How to Apply no filter on the specific end point

Question

I am using spring boot and spring security for web applications. I wanted to apply for no filter on my public API. Now what I am doing is the equality check on the path which is sent by the client and the path which I have hard code if it is equal then I am not applying the filter.

Code sample

protected boolean shouldNotFilter(HttpServletRequest request) throws ServletException {
    return request.getRequestURI().equals("api/v1/public/hello"));
}

But this approach is not a good way to do. As in, there can be multiple public endpoints and I can't put an equal check on each of them. I need a solution where I can have all my public endpoints in one place and when the request comes I simply have to check in that one place if it is present then no filter will be applied.

Answer 1

Assuming you are talking about the Spring Security Filters and you may want to expose some APIs publicly.

You may use configure(WebSecurity web) or configure(HttpSecurity http) method to achieve the goal.
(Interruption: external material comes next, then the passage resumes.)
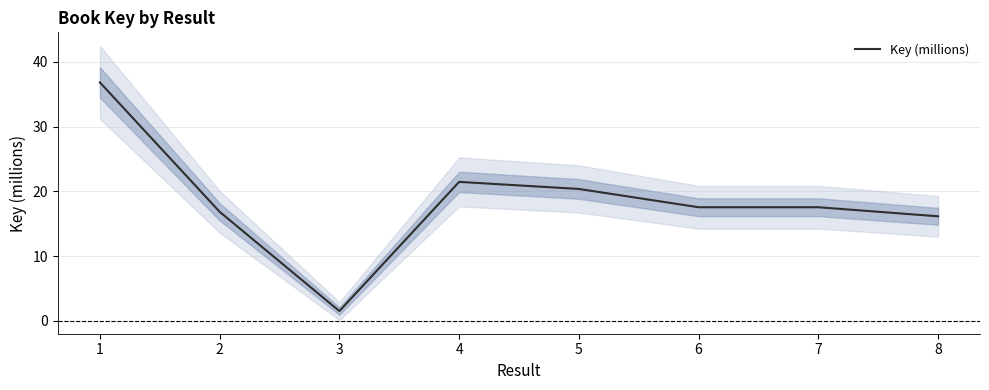

What is the value of the 7th point from the left?

17.6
To prevent the filters to be applied you may use configure(WebSecurity web) method. This will omit the request pattern from the security filter chain entirely. Note that anything matching this path will then have no authentication or authorization services applied and will be freely accessible.

@Override
public void configure(WebSecurity web) throws Exception {
    web
        .ignoring()
        .antMatchers("api/v1/public/**");
} 

Answer 2

use antMatcher to exclude your public domain.

http.cors().and().csrf().disable().authorizeRequests()
    .antMatchers("api/v1/public/**", "/health").permitAll()
    .anyRequest()..authenticated();

Usually, closing your app for all and opening for the desired endpoint is the best security practice.